__Task__. Without skipping or changing anything, print all the entries.

__Data__.
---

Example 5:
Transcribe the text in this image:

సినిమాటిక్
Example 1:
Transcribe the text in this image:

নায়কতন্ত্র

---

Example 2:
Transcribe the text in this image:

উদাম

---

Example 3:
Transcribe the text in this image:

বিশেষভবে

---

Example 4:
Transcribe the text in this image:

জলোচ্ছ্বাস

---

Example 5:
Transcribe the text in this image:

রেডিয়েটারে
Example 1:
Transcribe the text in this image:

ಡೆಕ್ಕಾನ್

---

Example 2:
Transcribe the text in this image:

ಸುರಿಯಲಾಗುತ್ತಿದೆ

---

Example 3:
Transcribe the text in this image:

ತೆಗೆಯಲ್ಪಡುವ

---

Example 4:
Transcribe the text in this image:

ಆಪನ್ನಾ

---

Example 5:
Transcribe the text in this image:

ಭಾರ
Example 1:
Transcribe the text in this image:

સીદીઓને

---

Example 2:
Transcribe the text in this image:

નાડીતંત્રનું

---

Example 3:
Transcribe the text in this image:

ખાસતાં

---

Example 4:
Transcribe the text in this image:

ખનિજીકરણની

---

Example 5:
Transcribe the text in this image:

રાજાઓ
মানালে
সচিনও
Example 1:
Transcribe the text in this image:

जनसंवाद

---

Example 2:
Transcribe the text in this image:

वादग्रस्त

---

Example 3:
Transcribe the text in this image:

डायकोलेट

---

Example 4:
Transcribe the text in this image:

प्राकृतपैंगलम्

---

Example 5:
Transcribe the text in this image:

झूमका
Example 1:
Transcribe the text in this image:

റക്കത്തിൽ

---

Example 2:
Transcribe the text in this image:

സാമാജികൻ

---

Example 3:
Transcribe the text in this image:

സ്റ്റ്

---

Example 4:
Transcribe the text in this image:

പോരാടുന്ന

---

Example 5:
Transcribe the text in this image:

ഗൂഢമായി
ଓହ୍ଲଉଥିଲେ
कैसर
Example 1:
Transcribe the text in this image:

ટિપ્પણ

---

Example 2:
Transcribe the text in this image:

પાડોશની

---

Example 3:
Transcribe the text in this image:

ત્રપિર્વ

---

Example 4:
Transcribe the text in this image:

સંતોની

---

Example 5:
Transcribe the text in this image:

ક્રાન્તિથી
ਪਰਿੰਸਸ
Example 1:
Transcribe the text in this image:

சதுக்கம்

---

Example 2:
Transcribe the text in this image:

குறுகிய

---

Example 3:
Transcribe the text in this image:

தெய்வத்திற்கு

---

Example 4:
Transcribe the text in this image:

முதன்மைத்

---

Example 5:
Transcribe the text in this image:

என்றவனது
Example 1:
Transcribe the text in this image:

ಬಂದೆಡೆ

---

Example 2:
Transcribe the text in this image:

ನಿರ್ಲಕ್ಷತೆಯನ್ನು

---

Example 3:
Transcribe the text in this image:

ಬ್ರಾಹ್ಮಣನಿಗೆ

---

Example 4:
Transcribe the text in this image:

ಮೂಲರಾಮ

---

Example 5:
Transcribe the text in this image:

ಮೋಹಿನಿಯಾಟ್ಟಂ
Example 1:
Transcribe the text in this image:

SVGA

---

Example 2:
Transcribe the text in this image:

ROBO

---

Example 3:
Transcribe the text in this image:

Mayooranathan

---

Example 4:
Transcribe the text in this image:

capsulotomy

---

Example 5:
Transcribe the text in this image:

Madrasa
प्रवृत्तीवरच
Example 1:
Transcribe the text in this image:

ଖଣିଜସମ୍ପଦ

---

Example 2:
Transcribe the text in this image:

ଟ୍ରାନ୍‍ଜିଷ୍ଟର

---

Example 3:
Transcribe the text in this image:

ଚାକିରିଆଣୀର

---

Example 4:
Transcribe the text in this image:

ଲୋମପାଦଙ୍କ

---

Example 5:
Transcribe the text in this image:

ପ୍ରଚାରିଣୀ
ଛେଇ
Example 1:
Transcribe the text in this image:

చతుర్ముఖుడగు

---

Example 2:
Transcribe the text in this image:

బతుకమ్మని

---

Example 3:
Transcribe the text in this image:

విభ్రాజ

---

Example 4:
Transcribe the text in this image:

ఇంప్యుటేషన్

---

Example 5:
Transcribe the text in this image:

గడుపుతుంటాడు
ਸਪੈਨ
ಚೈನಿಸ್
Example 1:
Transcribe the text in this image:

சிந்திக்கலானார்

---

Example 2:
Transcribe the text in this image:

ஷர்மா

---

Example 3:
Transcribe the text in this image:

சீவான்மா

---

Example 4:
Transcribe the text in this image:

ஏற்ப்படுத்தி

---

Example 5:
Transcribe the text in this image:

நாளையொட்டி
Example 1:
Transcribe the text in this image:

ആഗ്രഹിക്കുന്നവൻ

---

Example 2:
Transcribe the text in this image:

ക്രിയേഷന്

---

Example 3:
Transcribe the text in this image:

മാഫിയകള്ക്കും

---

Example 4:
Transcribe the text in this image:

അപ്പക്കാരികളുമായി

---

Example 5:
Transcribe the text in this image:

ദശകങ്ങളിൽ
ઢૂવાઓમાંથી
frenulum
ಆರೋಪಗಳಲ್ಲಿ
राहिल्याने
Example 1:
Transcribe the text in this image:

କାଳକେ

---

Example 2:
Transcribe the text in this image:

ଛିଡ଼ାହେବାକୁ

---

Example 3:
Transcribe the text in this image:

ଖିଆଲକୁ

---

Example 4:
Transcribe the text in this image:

__Output for this exercise__.
---

Example 5:
Transcribe the text in this image:

సినిమాటిక్
Example 1:
Transcribe the text in this image:

নায়কতন্ত্র

---

Example 2:
Transcribe the text in this image:

উদাম

---

Example 3:
Transcribe the text in this image:

বিশেষভবে

---

Example 4:
Transcribe the text in this image:

জলোচ্ছ্বাস

---

Example 5:
Transcribe the text in this image:

রেডিয়েটারে
Example 1:
Transcribe the text in this image:

ಡೆಕ್ಕಾನ್

---

Example 2:
Transcribe the text in this image:

ಸುರಿಯಲಾಗುತ್ತಿದೆ

---

Example 3:
Transcribe the text in this image:

ತೆಗೆಯಲ್ಪಡುವ

---

Example 4:
Transcribe the text in this image:

ಆಪನ್ನಾ

---

Example 5:
Transcribe the text in this image:

ಭಾರ
Example 1:
Transcribe the text in this image:

સીદીઓને

---

Example 2:
Transcribe the text in this image:

નાડીતંત્રનું

---

Example 3:
Transcribe the text in this image:

ખાસતાં

---

Example 4:
Transcribe the text in this image:

ખનિજીકરણની

---

Example 5:
Transcribe the text in this image:

રાજાઓ
মানালে
সচিনও
Example 1:
Transcribe the text in this image:

जनसंवाद

---

Example 2:
Transcribe the text in this image:

वादग्रस्त

---

Example 3:
Transcribe the text in this image:

डायकोलेट

---

Example 4:
Transcribe the text in this image:

प्राकृतपैंगलम्

---

Example 5:
Transcribe the text in this image:

झूमका
Example 1:
Transcribe the text in this image:

റക്കത്തിൽ

---

Example 2:
Transcribe the text in this image:

സാമാജികൻ

---

Example 3:
Transcribe the text in this image:

സ്റ്റ്

---

Example 4:
Transcribe the text in this image:

പോരാടുന്ന

---

Example 5:
Transcribe the text in this image:

ഗൂഢമായി
ଓହ୍ଲଉଥିଲେ
कैसर
Example 1:
Transcribe the text in this image:

ટિપ્પણ

---

Example 2:
Transcribe the text in this image:

પાડોશની

---

Example 3:
Transcribe the text in this image:

ત્રપિર્વ

---

Example 4:
Transcribe the text in this image:

સંતોની

---

Example 5:
Transcribe the text in this image:

ક્રાન્તિથી
ਪਰਿੰਸਸ
Example 1:
Transcribe the text in this image:

சதுக்கம்

---

Example 2:
Transcribe the text in this image:

குறுகிய

---

Example 3:
Transcribe the text in this image:

தெய்வத்திற்கு

---

Example 4:
Transcribe the text in this image:

முதன்மைத்

---

Example 5:
Transcribe the text in this image:

என்றவனது
Example 1:
Transcribe the text in this image:

ಬಂದೆಡೆ

---

Example 2:
Transcribe the text in this image:

ನಿರ್ಲಕ್ಷತೆಯನ್ನು

---

Example 3:
Transcribe the text in this image:

ಬ್ರಾಹ್ಮಣನಿಗೆ

---

Example 4:
Transcribe the text in this image:

ಮೂಲರಾಮ

---

Example 5:
Transcribe the text in this image:

ಮೋಹಿನಿಯಾಟ್ಟಂ
Example 1:
Transcribe the text in this image:

SVGA

---

Example 2:
Transcribe the text in this image:

ROBO

---

Example 3:
Transcribe the text in this image:

Mayooranathan

---

Example 4:
Transcribe the text in this image:

capsulotomy

---

Example 5:
Transcribe the text in this image:

Madrasa
प्रवृत्तीवरच
Example 1:
Transcribe the text in this image:

ଖଣିଜସମ୍ପଦ

---

Example 2:
Transcribe the text in this image:

ଟ୍ରାନ୍‍ଜିଷ୍ଟର

---

Example 3:
Transcribe the text in this image:

ଚାକିରିଆଣୀର

---

Example 4:
Transcribe the text in this image:

ଲୋମପାଦଙ୍କ

---

Example 5:
Transcribe the text in this image:

ପ୍ରଚାରିଣୀ
ଛେଇ
Example 1:
Transcribe the text in this image:

చతుర్ముఖుడగు

---

Example 2:
Transcribe the text in this image:

బతుకమ్మని

---

Example 3:
Transcribe the text in this image:

విభ్రాజ

---

Example 4:
Transcribe the text in this image:

ఇంప్యుటేషన్

---

Example 5:
Transcribe the text in this image:

గడుపుతుంటాడు
ਸਪੈਨ
ಚೈನಿಸ್
Example 1:
Transcribe the text in this image:

சிந்திக்கலானார்

---

Example 2:
Transcribe the text in this image:

ஷர்மா

---

Example 3:
Transcribe the text in this image:

சீவான்மா

---

Example 4:
Transcribe the text in this image:

ஏற்ப்படுத்தி

---

Example 5:
Transcribe the text in this image:

நாளையொட்டி
Example 1:
Transcribe the text in this image:

ആഗ്രഹിക്കുന്നവൻ

---

Example 2:
Transcribe the text in this image:

ക്രിയേഷന്

---

Example 3:
Transcribe the text in this image:

മാഫിയകള്ക്കും

---

Example 4:
Transcribe the text in this image:

അപ്പക്കാരികളുമായി

---

Example 5:
Transcribe the text in this image:

ദശകങ്ങളിൽ
ઢૂવાઓમાંથી
frenulum
ಆರೋಪಗಳಲ್ಲಿ
राहिल्याने
Example 1:
Transcribe the text in this image:

କାଳକେ

---

Example 2:
Transcribe the text in this image:

ଛିଡ଼ାହେବାକୁ

---

Example 3:
Transcribe the text in this image:

ଖିଆଲକୁ

---

Example 4:
Transcribe the text in this image:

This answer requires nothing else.